Search on the two names that I gave. The solutions are indeed derived
from integer points on a (pencil of) elliptic [not hyperelliptic] curves.

[QUOTE=xilman;261019]You also missed the subsequent weaseling out of the claim. The new claim is that the integers must be pair-wise coprime.[/quote]
But it is a meaningless claim unless he can point to a part of his proof that uses it that way. There are none. He uses it to assert that teh only factor common to all of the terms is 1.

[QUOTE=Condor;261028]But it is a meaningless claim unless he can point to a part of his proof that uses it that way. There are none. He uses it to assert that teh only factor common to all of the terms is 1.[/QUOTE]Sure. Is English your native language and are you cognizant of the meaning of the colloquial verb "to weasel" or of the noun phrase "weasel words"?


Paul

[QUOTE=Don Blazys;260978]Like I said so many times before, if there was even one "fatal flaw" in my proof, then this thread would have ended a long, [B][I]long[/I][/B] time ago![/QUOTE]

This is the new math -- proof by number of Internet posts!!! I didn't learn this method in college, could you enlighten me as to how it works? Is it the total number of posts that count, or is it posts per day?? How many posts do I need to establish a proof??

I am eager to use this wonderful new technique to prove Goldbach's conjecture [URL="http://mersenneforum.org/showthread.php?t=7592"]http://mersenneforum.org/showthread.php?t=7592[/URL], the existence of free energy [URL="http://mersenneforum.org/showthread.php?t=6236"]http://mersenneforum.org/showthread.php?t=6236[/URL], the end of the world [URL="http://mersenneforum.org/showthread.php?t=15582"]http://mersenneforum.org/showthread.php?t=15582[/URL], and so much more!!

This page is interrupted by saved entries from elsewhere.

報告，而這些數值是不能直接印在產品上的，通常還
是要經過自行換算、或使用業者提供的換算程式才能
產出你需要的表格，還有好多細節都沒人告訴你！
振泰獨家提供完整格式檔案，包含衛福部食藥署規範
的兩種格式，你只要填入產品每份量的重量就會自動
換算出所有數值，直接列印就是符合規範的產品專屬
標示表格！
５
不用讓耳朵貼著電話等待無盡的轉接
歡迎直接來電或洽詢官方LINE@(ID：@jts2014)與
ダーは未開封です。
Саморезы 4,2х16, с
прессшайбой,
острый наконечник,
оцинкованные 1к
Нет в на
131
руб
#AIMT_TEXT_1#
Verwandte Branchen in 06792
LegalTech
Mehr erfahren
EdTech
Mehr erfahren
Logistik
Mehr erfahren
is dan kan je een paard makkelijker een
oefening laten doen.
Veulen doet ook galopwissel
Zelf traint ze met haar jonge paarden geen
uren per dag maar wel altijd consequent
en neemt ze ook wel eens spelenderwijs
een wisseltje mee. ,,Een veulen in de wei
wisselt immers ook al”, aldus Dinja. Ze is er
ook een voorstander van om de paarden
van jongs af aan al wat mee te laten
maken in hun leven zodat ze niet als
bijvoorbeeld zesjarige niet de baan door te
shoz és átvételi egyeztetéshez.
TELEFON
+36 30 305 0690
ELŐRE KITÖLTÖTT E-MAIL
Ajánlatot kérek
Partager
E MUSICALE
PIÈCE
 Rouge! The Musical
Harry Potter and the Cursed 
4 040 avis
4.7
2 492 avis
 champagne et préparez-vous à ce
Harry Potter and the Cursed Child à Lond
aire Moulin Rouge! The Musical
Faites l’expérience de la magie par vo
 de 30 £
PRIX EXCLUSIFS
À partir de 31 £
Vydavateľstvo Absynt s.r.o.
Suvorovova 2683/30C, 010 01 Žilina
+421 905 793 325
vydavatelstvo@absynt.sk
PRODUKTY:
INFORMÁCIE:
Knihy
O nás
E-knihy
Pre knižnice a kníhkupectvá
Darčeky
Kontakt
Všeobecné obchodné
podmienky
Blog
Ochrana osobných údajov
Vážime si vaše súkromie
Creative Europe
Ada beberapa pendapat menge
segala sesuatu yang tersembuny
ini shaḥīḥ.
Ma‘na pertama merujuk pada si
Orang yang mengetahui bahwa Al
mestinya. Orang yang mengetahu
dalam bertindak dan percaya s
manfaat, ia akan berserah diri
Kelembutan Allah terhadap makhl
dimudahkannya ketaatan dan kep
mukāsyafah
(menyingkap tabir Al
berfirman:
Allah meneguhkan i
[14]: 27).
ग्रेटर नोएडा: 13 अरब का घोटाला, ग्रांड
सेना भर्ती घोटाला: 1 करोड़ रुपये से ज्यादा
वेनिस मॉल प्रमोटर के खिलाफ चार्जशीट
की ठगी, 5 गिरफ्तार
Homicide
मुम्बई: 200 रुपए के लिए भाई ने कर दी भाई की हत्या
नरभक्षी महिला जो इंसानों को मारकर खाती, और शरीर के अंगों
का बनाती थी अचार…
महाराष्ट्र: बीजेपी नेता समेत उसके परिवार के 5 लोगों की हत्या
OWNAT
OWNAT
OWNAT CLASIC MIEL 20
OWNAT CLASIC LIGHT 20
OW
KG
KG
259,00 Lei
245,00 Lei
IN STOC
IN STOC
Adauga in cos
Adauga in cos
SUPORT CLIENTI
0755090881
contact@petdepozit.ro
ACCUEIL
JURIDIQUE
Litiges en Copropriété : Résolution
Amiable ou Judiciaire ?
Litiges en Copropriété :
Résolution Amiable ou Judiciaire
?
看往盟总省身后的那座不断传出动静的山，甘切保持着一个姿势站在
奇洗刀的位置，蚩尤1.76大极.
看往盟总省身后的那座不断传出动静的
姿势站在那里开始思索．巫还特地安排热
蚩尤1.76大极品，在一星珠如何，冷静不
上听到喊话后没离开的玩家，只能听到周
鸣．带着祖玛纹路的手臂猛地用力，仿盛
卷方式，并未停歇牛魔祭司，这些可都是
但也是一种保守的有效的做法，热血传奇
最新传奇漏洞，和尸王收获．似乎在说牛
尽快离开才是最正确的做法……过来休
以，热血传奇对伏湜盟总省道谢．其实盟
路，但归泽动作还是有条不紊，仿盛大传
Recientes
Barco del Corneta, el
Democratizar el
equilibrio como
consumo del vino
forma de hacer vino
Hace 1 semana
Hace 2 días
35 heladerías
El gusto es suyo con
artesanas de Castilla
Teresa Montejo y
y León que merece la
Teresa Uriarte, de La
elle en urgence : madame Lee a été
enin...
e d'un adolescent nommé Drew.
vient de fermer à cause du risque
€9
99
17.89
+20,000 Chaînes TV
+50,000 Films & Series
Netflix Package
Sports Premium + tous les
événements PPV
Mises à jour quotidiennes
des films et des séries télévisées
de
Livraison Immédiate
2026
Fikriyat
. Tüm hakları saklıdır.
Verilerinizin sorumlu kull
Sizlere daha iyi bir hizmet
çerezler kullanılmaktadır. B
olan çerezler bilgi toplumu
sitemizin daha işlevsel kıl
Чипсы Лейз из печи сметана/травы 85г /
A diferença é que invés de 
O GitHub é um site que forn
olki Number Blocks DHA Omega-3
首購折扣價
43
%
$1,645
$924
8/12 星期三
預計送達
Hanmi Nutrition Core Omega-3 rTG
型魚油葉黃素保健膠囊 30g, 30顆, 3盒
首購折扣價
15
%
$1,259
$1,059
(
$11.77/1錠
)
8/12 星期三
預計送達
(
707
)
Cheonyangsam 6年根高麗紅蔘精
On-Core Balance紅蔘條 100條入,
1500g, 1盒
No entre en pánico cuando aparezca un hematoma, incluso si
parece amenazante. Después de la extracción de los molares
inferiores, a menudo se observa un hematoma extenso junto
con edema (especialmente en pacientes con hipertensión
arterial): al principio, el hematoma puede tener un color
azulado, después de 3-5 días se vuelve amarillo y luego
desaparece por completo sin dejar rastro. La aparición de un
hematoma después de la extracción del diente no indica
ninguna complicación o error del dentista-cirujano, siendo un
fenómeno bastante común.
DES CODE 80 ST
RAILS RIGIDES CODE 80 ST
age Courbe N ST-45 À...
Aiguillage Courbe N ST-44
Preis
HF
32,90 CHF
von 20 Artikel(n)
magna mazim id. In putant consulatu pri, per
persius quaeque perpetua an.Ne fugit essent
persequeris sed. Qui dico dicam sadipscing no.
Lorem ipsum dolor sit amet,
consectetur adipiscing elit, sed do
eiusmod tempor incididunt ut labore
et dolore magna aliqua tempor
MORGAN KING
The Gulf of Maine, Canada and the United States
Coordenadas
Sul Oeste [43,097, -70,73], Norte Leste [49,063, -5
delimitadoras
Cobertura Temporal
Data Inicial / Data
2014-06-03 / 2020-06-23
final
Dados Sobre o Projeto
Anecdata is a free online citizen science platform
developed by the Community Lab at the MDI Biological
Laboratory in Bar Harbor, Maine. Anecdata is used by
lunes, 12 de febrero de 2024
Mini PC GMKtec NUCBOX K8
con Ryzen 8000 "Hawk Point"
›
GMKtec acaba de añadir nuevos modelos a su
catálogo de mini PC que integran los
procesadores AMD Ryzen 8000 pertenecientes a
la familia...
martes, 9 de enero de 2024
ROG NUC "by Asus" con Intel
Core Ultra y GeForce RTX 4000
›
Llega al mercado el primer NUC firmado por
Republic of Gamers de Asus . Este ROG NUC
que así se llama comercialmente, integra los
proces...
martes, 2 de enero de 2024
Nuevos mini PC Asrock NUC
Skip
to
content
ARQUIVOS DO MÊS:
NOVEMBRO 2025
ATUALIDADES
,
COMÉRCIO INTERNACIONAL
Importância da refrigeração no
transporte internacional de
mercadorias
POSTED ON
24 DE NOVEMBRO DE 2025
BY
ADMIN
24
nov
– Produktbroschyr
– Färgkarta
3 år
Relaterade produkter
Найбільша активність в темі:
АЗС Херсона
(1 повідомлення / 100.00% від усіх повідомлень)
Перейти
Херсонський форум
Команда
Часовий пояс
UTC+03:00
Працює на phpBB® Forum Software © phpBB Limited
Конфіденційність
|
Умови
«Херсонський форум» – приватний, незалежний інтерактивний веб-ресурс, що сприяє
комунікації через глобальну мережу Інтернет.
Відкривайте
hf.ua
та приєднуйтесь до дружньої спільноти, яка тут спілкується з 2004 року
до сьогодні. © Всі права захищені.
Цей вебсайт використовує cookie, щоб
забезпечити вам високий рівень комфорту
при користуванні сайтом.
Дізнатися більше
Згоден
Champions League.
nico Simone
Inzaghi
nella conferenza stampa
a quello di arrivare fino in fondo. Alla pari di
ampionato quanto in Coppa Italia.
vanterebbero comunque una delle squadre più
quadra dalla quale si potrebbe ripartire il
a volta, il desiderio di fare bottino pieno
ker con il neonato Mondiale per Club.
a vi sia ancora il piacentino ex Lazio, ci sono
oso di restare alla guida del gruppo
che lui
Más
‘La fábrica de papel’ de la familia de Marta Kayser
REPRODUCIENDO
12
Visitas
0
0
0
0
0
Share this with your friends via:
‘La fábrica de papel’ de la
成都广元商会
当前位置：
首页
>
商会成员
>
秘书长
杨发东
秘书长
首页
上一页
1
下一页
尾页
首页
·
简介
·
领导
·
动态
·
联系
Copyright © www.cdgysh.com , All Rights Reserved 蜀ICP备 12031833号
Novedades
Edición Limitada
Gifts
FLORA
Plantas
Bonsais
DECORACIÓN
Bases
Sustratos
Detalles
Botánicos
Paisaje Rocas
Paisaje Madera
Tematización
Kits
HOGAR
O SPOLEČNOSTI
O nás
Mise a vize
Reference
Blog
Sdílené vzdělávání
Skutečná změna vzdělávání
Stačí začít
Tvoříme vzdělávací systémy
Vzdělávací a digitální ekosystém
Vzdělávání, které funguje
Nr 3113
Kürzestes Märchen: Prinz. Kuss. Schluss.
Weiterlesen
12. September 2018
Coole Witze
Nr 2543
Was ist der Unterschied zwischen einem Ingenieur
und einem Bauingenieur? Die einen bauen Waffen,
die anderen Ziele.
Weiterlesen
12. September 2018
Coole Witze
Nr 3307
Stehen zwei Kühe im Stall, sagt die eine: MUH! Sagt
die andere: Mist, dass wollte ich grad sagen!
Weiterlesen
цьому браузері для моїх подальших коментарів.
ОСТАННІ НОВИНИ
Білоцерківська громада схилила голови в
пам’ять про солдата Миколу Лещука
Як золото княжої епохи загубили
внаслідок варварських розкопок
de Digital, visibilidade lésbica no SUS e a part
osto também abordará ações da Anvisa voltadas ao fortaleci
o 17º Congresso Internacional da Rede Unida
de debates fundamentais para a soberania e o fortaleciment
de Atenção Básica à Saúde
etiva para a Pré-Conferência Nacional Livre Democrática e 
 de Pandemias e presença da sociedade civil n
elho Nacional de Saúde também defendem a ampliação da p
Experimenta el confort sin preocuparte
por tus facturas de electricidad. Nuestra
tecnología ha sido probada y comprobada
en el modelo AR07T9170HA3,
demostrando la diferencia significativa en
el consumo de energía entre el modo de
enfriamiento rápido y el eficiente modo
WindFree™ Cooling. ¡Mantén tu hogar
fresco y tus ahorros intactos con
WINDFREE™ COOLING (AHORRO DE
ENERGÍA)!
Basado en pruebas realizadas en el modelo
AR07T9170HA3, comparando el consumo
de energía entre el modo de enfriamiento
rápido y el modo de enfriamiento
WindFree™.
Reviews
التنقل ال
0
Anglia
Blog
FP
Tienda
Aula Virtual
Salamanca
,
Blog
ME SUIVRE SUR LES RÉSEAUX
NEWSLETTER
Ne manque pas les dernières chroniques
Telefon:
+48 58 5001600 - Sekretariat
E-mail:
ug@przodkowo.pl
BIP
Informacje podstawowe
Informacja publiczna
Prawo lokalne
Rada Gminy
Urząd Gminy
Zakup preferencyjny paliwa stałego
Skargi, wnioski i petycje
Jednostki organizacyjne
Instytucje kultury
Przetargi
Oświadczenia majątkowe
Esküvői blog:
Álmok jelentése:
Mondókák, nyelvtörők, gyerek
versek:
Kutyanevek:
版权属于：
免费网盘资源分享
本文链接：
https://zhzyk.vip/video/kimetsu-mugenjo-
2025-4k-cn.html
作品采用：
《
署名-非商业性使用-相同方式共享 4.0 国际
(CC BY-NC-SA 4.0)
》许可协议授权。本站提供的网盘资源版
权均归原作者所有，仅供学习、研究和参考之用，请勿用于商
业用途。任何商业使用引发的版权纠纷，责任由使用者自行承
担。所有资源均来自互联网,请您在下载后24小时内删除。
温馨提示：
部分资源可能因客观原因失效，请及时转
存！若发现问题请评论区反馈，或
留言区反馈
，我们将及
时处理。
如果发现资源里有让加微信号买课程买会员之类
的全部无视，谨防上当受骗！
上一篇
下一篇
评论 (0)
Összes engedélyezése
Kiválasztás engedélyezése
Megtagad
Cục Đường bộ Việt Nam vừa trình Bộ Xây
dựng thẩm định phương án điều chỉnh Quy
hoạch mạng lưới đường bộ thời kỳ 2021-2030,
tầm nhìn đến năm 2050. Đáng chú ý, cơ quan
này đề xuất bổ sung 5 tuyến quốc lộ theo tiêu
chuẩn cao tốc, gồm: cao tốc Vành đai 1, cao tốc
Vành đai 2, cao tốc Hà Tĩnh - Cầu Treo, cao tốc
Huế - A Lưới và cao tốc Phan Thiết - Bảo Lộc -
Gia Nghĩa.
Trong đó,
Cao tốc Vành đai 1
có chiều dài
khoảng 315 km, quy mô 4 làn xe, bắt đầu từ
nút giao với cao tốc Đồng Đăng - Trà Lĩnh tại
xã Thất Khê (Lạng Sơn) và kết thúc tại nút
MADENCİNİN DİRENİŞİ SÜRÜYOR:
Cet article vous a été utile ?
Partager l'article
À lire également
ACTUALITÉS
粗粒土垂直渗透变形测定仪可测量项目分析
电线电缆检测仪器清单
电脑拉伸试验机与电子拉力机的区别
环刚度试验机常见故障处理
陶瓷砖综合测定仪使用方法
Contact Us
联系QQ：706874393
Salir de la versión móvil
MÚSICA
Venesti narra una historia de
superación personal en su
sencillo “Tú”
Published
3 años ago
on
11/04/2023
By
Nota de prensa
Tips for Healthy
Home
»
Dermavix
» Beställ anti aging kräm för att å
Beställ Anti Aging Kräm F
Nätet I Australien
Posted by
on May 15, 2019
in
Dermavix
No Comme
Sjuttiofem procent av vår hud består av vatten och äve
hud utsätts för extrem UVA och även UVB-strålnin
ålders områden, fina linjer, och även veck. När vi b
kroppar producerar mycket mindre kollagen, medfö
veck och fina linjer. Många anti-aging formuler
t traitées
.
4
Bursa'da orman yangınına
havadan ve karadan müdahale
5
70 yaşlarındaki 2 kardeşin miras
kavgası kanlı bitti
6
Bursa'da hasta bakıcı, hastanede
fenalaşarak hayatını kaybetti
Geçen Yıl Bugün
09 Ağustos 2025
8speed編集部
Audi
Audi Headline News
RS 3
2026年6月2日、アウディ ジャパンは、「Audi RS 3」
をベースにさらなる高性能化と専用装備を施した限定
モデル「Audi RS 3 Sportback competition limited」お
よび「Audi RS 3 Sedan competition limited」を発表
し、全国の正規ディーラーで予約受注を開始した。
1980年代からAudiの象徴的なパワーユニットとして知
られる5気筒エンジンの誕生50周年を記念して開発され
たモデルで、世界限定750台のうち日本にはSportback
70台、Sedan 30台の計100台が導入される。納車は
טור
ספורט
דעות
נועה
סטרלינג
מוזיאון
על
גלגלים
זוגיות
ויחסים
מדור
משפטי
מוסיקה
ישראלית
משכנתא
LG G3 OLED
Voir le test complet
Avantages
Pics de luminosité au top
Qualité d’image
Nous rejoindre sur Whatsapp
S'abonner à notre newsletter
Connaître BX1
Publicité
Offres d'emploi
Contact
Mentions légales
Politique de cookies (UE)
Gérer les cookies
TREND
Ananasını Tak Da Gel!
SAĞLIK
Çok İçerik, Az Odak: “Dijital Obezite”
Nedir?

Thank you Don for allowing me to contribute to the proofiness of your claim by adding one more post. I trust I can count on you to increase the proofiness of any claims I make in the future!

Fourth powers are 0,1 (mod 5). If d^4 == 1 (mod 5), the LHS must consist of two summands that are 0 (mod 5) and one that is 1 (mod 5). If d^4 == 0 (mod 5), the only way that the LHS sums to 0 (mod 5) is by all three summands being 0 (mod 5). So for w=x=y=z=4, I think there will always be a pair of bases with common factor 5. With any exponent >4, there might be coprime solutions.

I think it's time to lock the thread or leave it dead as happened in the following forums:

[url]http://www.physicsforums.com/showthread.php?t=301139[/url]
[url]http://www.sciencechatforum.com/viewtopic.php?f=19&t=11838&start=30[/url]
[url]http://www.marilynvossavant.com/forum/viewtopic.php?p=14565&highlight=#14565[/url]
[url]http://www.scienceforums.net/topic/32453-the-most-important-equation-ever/[/url]
[url]http://www.mymathforum.com/viewtopic.php?f=40&t=7283[/url]
[url]http://www.sciforums.com/showthread.php?t=103447[/url]
[url]https://nrich.maths.org/discus/messages/147612/149003.html?1273932598[/url]

and so on...

Some of us kinda enjoy this. Admittedly it's on the same level as laughing at the handicapped kid during recess, but I'm not choosy about entertainment.